## WRITTEN TASK:
Write out every line in the rows below as a JSON list of strings, one string per line, skipping blank lines. Leave the pictures out.

══════

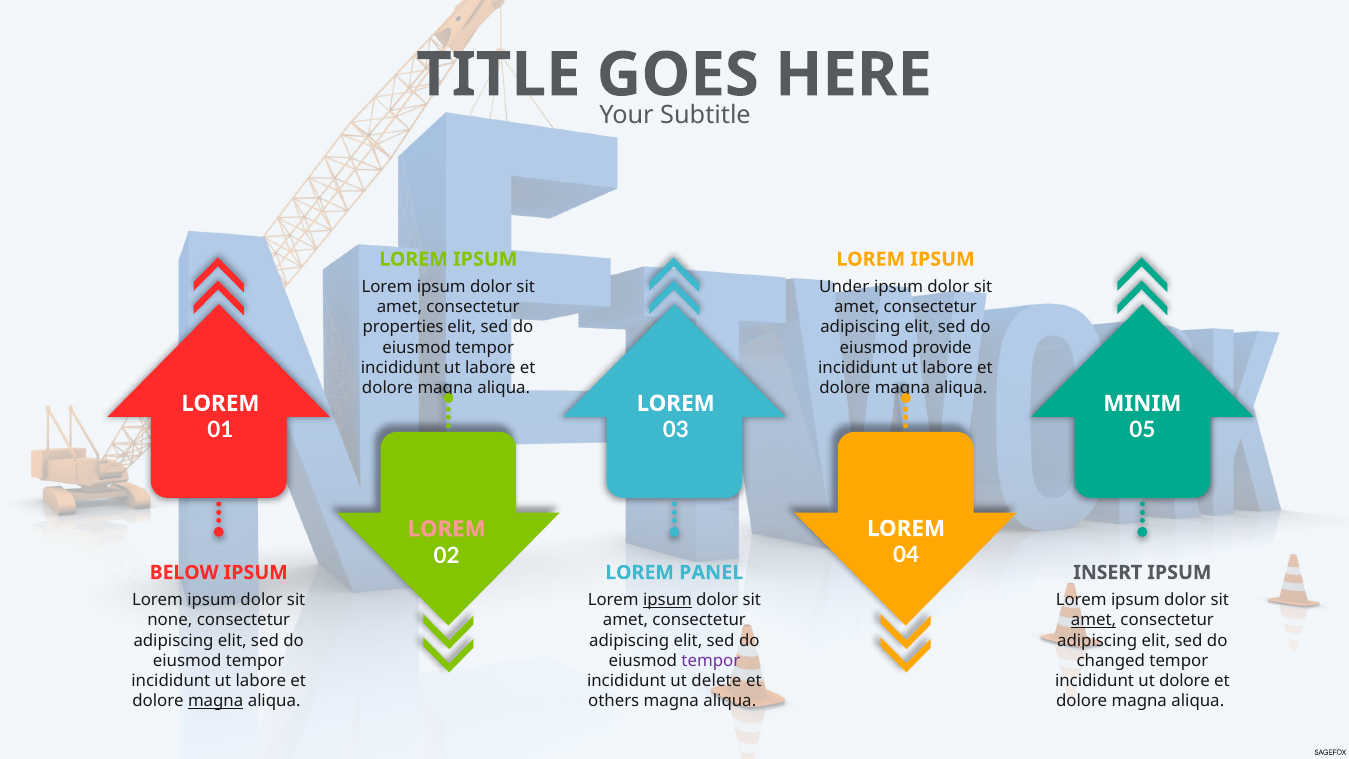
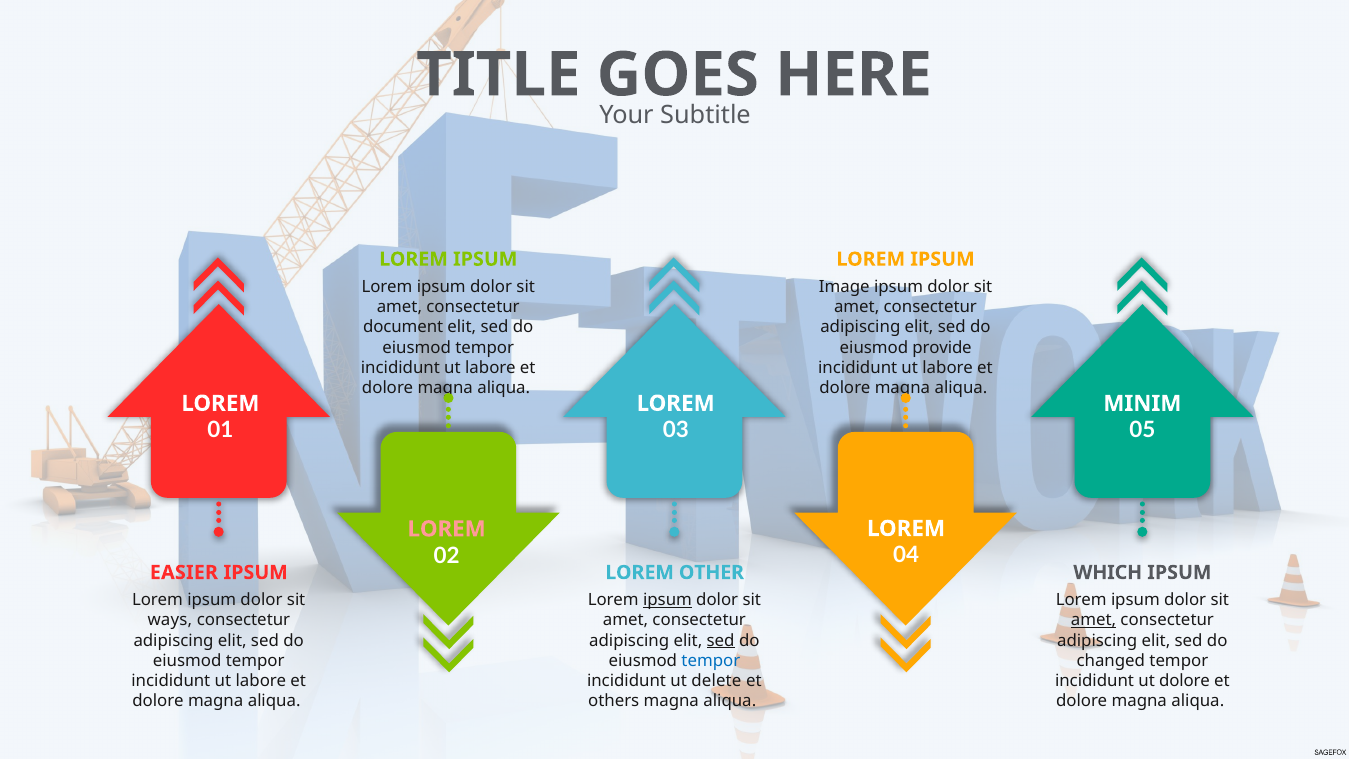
Under: Under -> Image
properties: properties -> document
BELOW: BELOW -> EASIER
PANEL: PANEL -> OTHER
INSERT: INSERT -> WHICH
none: none -> ways
sed at (721, 640) underline: none -> present
tempor at (711, 661) colour: purple -> blue
magna at (216, 701) underline: present -> none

══════

## COMPLETE OUTPUT:
[
  "Under: Under -> Image",
  "properties: properties -> document",
  "BELOW: BELOW -> EASIER",
  "PANEL: PANEL -> OTHER",
  "INSERT: INSERT -> WHICH",
  "none: none -> ways",
  "sed at (721, 640) underline: none -> present",
  "tempor at (711, 661) colour: purple -> blue",
  "magna at (216, 701) underline: present -> none"
]